Plus encore, sa sérénité est palpable sans qu’elle ne prononce rien ; son regard a toujours su dire davantage que ses lèvres, ou taire plus que les plus longs silences. Elle est de ces gens qui exaltent et exhalent bien plus qu’ils ne prononcent, c’est ainsi, ça l’a toujours été. Héloise. Ce prénom qu’il a répété en tenant sa main, pendant son sommeil forcé, ce prénom qu’il a tant marmonné dans ses périodes de repos furtif, où, somnolant bien plus qu’il ne dormait, quelque mauvais rêve lui laissait présager le pire à son endroit. Héloise.
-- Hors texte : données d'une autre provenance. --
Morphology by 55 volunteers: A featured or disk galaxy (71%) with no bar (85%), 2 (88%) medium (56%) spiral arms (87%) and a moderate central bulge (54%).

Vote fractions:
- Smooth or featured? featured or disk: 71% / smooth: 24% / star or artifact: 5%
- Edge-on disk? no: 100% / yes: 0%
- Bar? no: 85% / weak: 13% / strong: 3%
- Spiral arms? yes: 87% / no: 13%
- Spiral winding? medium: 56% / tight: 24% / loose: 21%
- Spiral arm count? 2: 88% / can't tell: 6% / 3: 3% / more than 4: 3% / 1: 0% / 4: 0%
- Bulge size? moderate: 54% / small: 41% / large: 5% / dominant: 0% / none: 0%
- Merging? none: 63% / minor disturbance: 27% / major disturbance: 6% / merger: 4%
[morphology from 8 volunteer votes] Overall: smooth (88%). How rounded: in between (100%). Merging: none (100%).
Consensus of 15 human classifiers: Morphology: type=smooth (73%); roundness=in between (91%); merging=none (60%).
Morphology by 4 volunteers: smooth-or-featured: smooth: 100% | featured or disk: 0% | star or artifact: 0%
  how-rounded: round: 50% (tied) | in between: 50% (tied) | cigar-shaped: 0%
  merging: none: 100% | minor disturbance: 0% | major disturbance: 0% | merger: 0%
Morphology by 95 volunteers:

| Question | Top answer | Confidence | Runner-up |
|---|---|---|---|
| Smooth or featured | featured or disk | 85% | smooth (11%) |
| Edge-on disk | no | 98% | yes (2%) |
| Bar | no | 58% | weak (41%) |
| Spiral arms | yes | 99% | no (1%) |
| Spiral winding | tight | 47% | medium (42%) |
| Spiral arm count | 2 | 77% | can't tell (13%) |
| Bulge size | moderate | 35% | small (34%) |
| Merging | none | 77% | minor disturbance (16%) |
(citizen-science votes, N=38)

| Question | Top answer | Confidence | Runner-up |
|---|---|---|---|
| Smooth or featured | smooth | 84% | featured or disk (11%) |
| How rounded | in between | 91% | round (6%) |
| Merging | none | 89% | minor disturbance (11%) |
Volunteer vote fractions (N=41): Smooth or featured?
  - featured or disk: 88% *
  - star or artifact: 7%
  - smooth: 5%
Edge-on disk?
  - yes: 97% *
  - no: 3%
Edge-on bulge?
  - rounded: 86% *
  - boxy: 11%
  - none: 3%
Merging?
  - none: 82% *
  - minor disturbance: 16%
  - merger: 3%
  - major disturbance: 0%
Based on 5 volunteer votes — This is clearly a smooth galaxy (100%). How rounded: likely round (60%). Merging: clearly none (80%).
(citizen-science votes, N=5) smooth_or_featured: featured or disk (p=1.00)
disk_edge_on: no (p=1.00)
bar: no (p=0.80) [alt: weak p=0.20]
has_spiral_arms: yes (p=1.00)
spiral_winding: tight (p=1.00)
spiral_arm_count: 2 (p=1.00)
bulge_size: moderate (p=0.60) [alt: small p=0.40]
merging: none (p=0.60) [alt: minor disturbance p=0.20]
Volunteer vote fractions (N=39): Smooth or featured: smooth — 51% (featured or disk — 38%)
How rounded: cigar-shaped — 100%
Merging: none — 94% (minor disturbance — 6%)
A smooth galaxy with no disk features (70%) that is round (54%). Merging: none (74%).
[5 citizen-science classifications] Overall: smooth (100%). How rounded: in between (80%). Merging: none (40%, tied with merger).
Il relève les yeux vers elle comme elle place son index sur ses propres lèvres, sur son sourire qu’il aime tant à revoir, et dont il a conscience de la valeur. Elle est captivante, il dévore ses traits, affamé de ses gestes ; et, sans qu’il ne le réalise même, un sourire jumeau pare bientôt ses lèvres, comme il se tait. Il répond à son baiser, comme lorsqu’ils étaient enfants, ou comme ce soir, en taverne, où il lui avait offert un baiser, à genoux devant elle. A ses pieds, toujours, fidèle et loyal qu’il est envers elle plus qu’en quiconque – sa jumelle exceptée, peut-être, mais au même niveau.

Rien de passionné, mais tout est intentionné, comme il est attentionné. Il l’aime, il l’a toujours aimée, il l’aimera à jamais. A quel niveau ? Difficile à dire, les limites sont toujours si floues en matière d’amour ; il n’est pas d’amitié ou d’affection, cela n’existe pas. Il n’est qu’amour, à divers degrés.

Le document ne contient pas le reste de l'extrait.